Когда папа уже был в армии и его часть стояла в Витебске, появилась возможность к нему съездить. Мы поехали во время весенних школьных каникул, то есть в апреле сорок первого года. От этой поездки осталась семейная фотография и моя фотография с девочкой, дочкой хозяйки, у которой папа снял для нас комнату. Из витебских впечатлений сохранилась в памяти река и дома, у которых стены прямо уходят в воду. Папа нас встретил и нес меня на руках, но навстречу попадались военные, ему все время приходилось отдавать честь, так что он меня опустил. Еще я усвоил с тех пор, что военные могут вести женщину под руку только слева, оставляя правую руку свободной для отдания чести. С нами папа мог быть только какое-то ограниченное время, и мама очень беспокоилась, что он может опоздать вернуться в казарму к какому-то определенному времени. В связи с этими строгостями помню разговоры про нового наркома обороны Тимошенко, который ввел в армии очень жесткую дисциплину.

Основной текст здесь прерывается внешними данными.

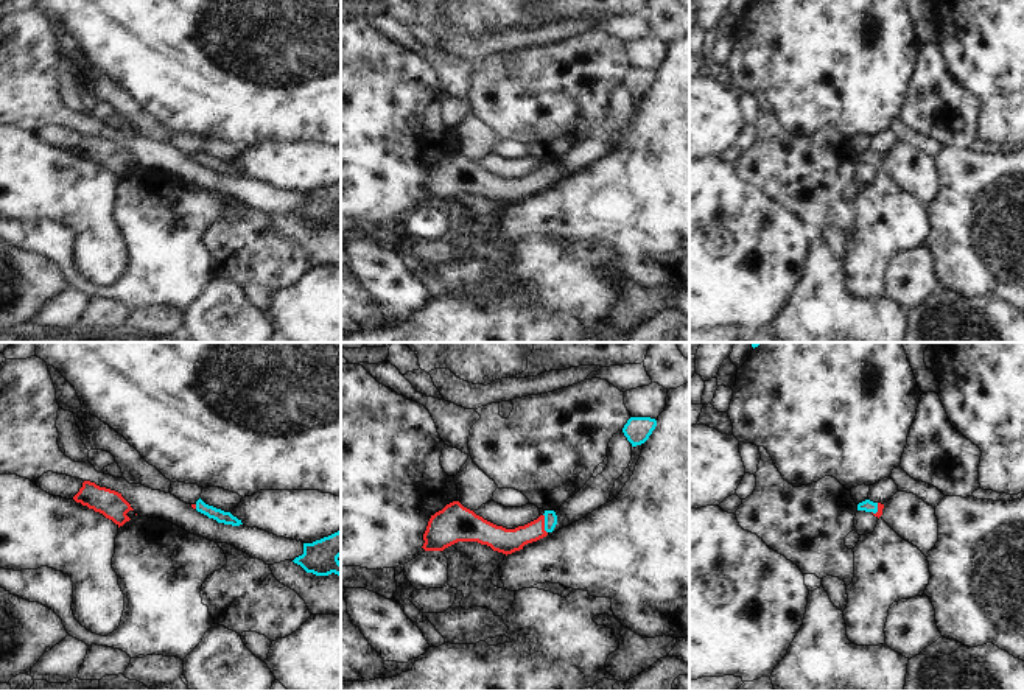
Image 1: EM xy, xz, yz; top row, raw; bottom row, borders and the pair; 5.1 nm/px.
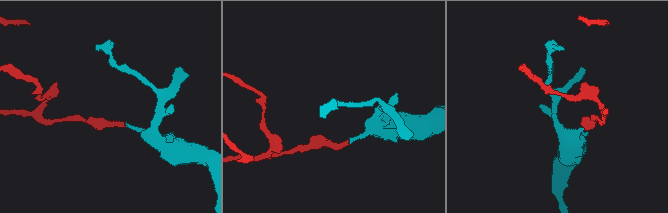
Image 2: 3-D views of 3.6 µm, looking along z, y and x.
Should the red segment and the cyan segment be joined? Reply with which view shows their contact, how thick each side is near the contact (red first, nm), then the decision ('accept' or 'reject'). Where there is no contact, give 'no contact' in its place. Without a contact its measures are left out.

Моя мама В.Д.Скворцова, я, мой папа А.Н.Скворцов, моя бабушка М.В.Губанова, Витебск, 8 апреля 1941 года
Когда вернулись от папы, мама тяжело заболела. Не знаю, что это было, но мама долго пролежала. Мы с бабушкой возили ее на лошадях в больницу или поликлинику в какую-то не очень близкую деревню. Во всяком случае, мне запомнилось, что ехали мы туда через Коноховицы и дорога в Коноховицах сворачивала направо. Так что, скорей всего, это были Терпилицы, деревня, которой, как я узнал много позже, до революции владел барон Врангель, отец известного генерала белой армии. Мама позже рассказывала, что по поводу ее болезни в учительском коллективе поползли сплетни. Болезнь связывали с нашей поездкой к папе. Выдумывали всякое: например, говорили, что Валентина Демьяновна слегла, потому что обнаружилось, что у Анатолия Николаевича в Витебске другая семья. Вообще, видимо, мама почувствовала некоторое изменение отношения к себе со стороны некоторых учителей после отъезда папы в армию. Все-таки раньше она была женой директора, и все стремились быть ее лучшими друзьями. А теперь оказалось, что не все дружбы были вполне искренними. По-моему, какая-то тень пробежала и в маминых отношениях с Идой Иосифовной, которая осталась завучем при новом директоре. Какие-то были проблемы с составлением расписания, распределением учебной нагрузки. Мама была очень самолюбива и всегда была очень чувствительна к любой небрежности, неуважительности, проявленной по отношению к ней, и редко такие вещи прощала, вернее, редко забывала.
В начале лета 1941 года был, кажется, уже известен срок папиного возвращения, и мы высчитывали, сколько будет, если оставшиеся месяцы перевести в недели, дни. Приедет папа, и настанет самая счастливая жизнь. 25 июня мне исполнялось 6 лет. Ко дню моего рождения мама хотела послать папе мою фотографию, и 21 июня мы поехали с ней в Волосово, где я сфотографировался в какой-то курточке с лейтенантскими кубиками в петлицах на воротничке. Это было за день до начала войны.
За день до начала войны. 21.06.1941 г.